» EXERCISE MATERIAL:
* * * * * * *
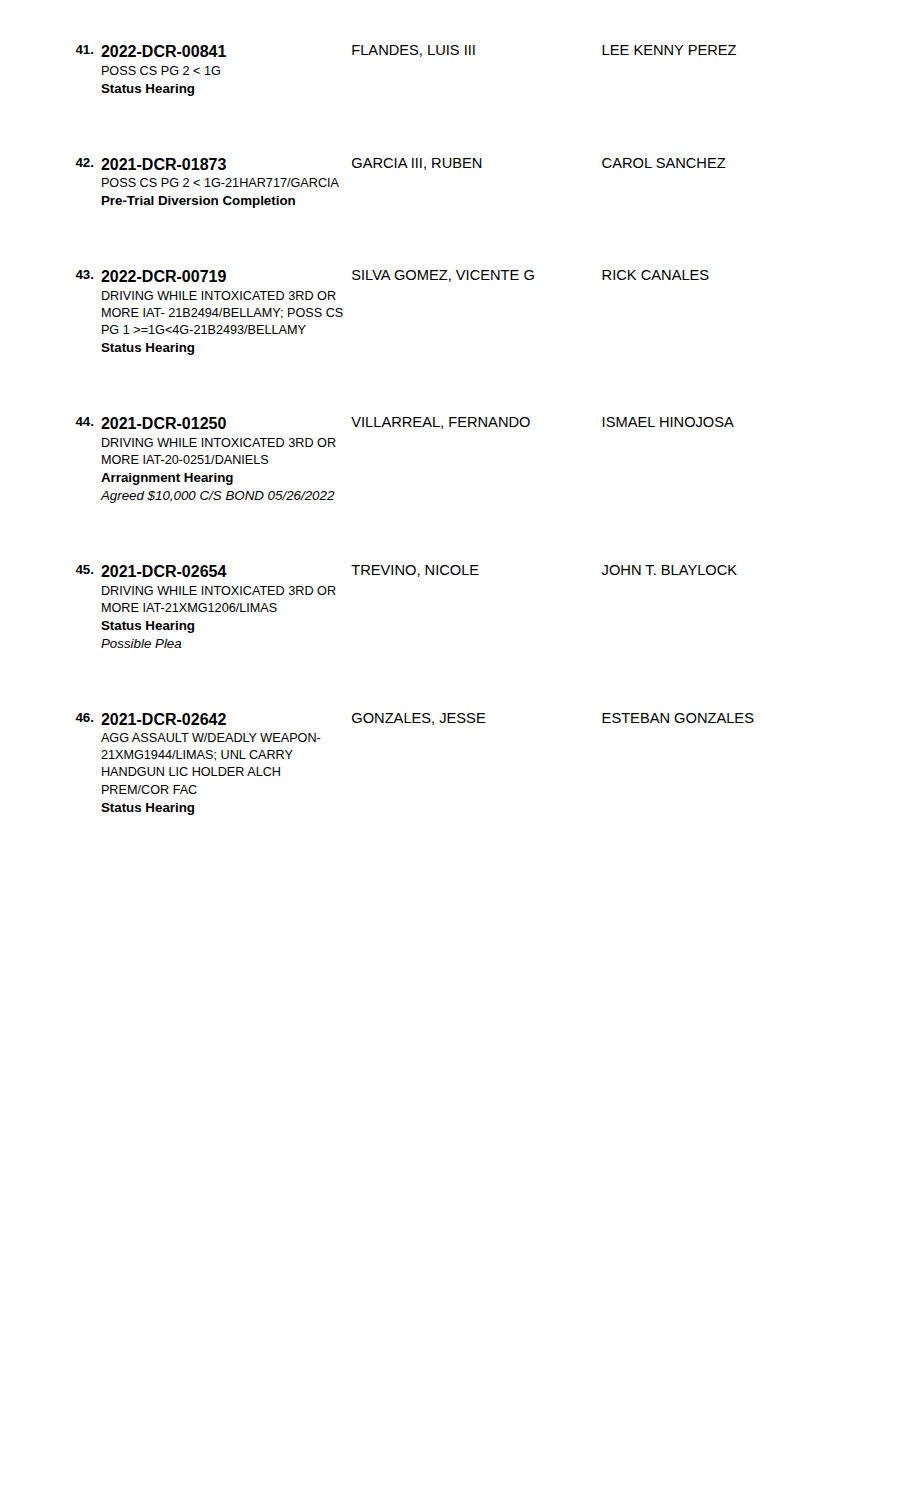| 41. | 2022-DCR-00841 POSS CS PG 2 < 1G Status Hearing | FLANDES, LUIS III | LEE KENNY PEREZ |
| 42. | 2021-DCR-01873 POSS CS PG 2 < 1G-21HAR717/Garcia Pre-Trial Diversion Completion | GARCIA III, RUBEN | CAROL SANCHEZ |
| 43. | 2022-DCR-00719 DRIVING WHILE INTOXICATED 3RD OR MORE IAT- 21B2494/BELLAMY; POSS CS PG 1 >=1G<4G-21B2493/BELLAMY Status Hearing | SILVA GOMEZ, VICENTE G | RICK CANALES |
| 44. | 2021-DCR-01250 DRIVING WHILE INTOXICATED 3RD OR MORE IAT-20-0251/DANIELS Arraignment Hearing Agreed $10,000 C/S BOND 05/26/2022 | VILLARREAL, FERNANDO | ISMAEL HINOJOSA |
| 45. | 2021-DCR-02654 DRIVING WHILE INTOXICATED 3RD OR MORE IAT-21XMG1206/LIMAS Status Hearing Possible Plea | TREVINO, NICOLE | JOHN T. BLAYLOCK |
| 46. | 2021-DCR-02642 AGG ASSAULT W/DEADLY WEAPON-21XMG1944/LIMAS; UNL CARRY HANDGUN LIC HOLDER ALCH PREM/COR FAC Status Hearing | GONZALES, JESSE | ESTEBAN GONZALES |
* * * * * * *
» WORK TO COMPLETE:
When you copy the records above, keep every word exact but leave out the pictures.

» YOUR SOLUTION:
| 41. | 2022-DCR-00841 POSS CS PG 2 < 1G Status Hearing | FLANDES, LUIS III | LEE KENNY PEREZ |
| 42. | 2021-DCR-01873 POSS CS PG 2 < 1G-21HAR717/Garcia Pre-Trial Diversion Completion | GARCIA III, RUBEN | CAROL SANCHEZ |
| 43. | 2022-DCR-00719 DRIVING WHILE INTOXICATED 3RD OR MORE IAT- 21B2494/BELLAMY; POSS CS PG 1 >=1G<4G-21B2493/BELLAMY Status Hearing | SILVA GOMEZ, VICENTE G | RICK CANALES |
| 44. | 2021-DCR-01250 DRIVING WHILE INTOXICATED 3RD OR MORE IAT-20-0251/DANIELS Arraignment Hearing Agreed $10,000 C/S BOND 05/26/2022 | VILLARREAL, FERNANDO | ISMAEL HINOJOSA |
| 45. | 2021-DCR-02654 DRIVING WHILE INTOXICATED 3RD OR MORE IAT-21XMG1206/LIMAS Status Hearing Possible Plea | TREVINO, NICOLE | JOHN T. BLAYLOCK |
| 46. | 2021-DCR-02642 AGG ASSAULT W/DEADLY WEAPON-21XMG1944/LIMAS; UNL CARRY HANDGUN LIC HOLDER ALCH PREM/COR FAC Status Hearing | GONZALES, JESSE | ESTEBAN GONZALES |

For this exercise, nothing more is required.